-- Instructions to follow --
Can you recast every line of the items below as a JSON list of strings, one string per line, with blank lines dropped?

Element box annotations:
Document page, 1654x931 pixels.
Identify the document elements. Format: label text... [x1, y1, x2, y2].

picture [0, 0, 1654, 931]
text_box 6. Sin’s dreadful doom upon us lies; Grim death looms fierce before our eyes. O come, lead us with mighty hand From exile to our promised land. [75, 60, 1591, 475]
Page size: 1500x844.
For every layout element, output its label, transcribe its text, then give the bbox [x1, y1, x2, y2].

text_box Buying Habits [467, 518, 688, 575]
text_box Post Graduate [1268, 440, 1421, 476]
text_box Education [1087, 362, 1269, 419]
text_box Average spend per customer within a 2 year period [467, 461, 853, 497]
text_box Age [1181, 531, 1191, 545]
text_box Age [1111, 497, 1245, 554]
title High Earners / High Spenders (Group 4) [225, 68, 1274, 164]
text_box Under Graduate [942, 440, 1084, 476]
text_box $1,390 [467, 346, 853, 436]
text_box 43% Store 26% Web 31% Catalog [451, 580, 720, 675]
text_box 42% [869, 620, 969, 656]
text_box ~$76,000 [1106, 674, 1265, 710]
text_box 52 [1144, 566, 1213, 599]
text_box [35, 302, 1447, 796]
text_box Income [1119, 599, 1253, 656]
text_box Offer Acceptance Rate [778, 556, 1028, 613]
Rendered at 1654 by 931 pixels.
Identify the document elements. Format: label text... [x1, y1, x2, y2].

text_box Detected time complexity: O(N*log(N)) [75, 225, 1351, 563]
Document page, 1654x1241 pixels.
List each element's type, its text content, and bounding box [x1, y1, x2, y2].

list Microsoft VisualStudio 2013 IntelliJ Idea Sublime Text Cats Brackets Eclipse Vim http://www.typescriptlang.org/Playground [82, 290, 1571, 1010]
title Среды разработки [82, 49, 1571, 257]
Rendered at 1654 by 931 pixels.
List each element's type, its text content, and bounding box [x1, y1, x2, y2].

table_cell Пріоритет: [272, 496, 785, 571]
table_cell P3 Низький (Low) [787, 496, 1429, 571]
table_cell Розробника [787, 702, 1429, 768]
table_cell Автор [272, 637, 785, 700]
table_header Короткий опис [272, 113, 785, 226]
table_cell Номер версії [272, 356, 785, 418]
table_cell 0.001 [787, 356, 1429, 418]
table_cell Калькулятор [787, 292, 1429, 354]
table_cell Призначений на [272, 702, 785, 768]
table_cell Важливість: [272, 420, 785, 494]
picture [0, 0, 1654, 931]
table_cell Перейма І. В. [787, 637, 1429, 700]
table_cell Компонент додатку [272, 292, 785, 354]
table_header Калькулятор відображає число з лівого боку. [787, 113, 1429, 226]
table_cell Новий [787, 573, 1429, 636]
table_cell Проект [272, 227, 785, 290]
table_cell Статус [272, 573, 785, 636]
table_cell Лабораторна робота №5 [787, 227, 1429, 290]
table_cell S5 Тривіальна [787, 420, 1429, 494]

-- Answer --
[
  "Document page, 1654x931 pixels.",
  "Identify the document elements. Format: label text... [x1, y1, x2, y2].",
  "picture [0, 0, 1654, 931]",
  "text_box 6. Sin’s dreadful doom upon us lies; Grim death looms fierce before our eyes. O come, lead us with mighty hand From exile to our promised land. [75, 60, 1591, 475]",
  "Page size: 1500x844.",
  "For every layout element, output its label, transcribe its text, then give the bbox [x1, y1, x2, y2].",
  "text_box Buying Habits [467, 518, 688, 575]",
  "text_box Post Graduate [1268, 440, 1421, 476]",
  "text_box Education [1087, 362, 1269, 419]",
  "text_box Average spend per customer within a 2 year period [467, 461, 853, 497]",
  "text_box Age [1181, 531, 1191, 545]",
  "text_box Age [1111, 497, 1245, 554]",
  "title High Earners / High Spenders (Group 4) [225, 68, 1274, 164]",
  "text_box Under Graduate [942, 440, 1084, 476]",
  "text_box $1,390 [467, 346, 853, 436]",
  "text_box 43% Store 26% Web 31% Catalog [451, 580, 720, 675]",
  "text_box 42% [869, 620, 969, 656]",
  "text_box ~$76,000 [1106, 674, 1265, 710]",
  "text_box 52 [1144, 566, 1213, 599]",
  "text_box [35, 302, 1447, 796]",
  "text_box Income [1119, 599, 1253, 656]",
  "text_box Offer Acceptance Rate [778, 556, 1028, 613]",
  "Rendered at 1654 by 931 pixels.",
  "Identify the document elements. Format: label text... [x1, y1, x2, y2].",
  "text_box Detected time complexity: O(N*log(N)) [75, 225, 1351, 563]",
  "Document page, 1654x1241 pixels.",
  "List each element's type, its text content, and bounding box [x1, y1, x2, y2].",
  "list Microsoft VisualStudio 2013 IntelliJ Idea Sublime Text Cats Brackets Eclipse Vim http://www.typescriptlang.org/Playground [82, 290, 1571, 1010]",
  "title Среды разработки [82, 49, 1571, 257]",
  "Rendered at 1654 by 931 pixels.",
  "List each element's type, its text content, and bounding box [x1, y1, x2, y2].",
  "table_cell Пріоритет: [272, 496, 785, 571]",
  "table_cell P3 Низький (Low) [787, 496, 1429, 571]",
  "table_cell Розробника [787, 702, 1429, 768]",
  "table_cell Автор [272, 637, 785, 700]",
  "table_header Короткий опис [272, 113, 785, 226]",
  "table_cell Номер версії [272, 356, 785, 418]",
  "table_cell 0.001 [787, 356, 1429, 418]",
  "table_cell Калькулятор [787, 292, 1429, 354]",
  "table_cell Призначений на [272, 702, 785, 768]",
  "table_cell Важливість: [272, 420, 785, 494]",
  "picture [0, 0, 1654, 931]",
  "table_cell Перейма І. В. [787, 637, 1429, 700]",
  "table_cell Компонент додатку [272, 292, 785, 354]",
  "table_header Калькулятор відображає число з лівого боку. [787, 113, 1429, 226]",
  "table_cell Новий [787, 573, 1429, 636]",
  "table_cell Проект [272, 227, 785, 290]",
  "table_cell Статус [272, 573, 785, 636]",
  "table_cell Лабораторна робота №5 [787, 227, 1429, 290]",
  "table_cell S5 Тривіальна [787, 420, 1429, 494]"
]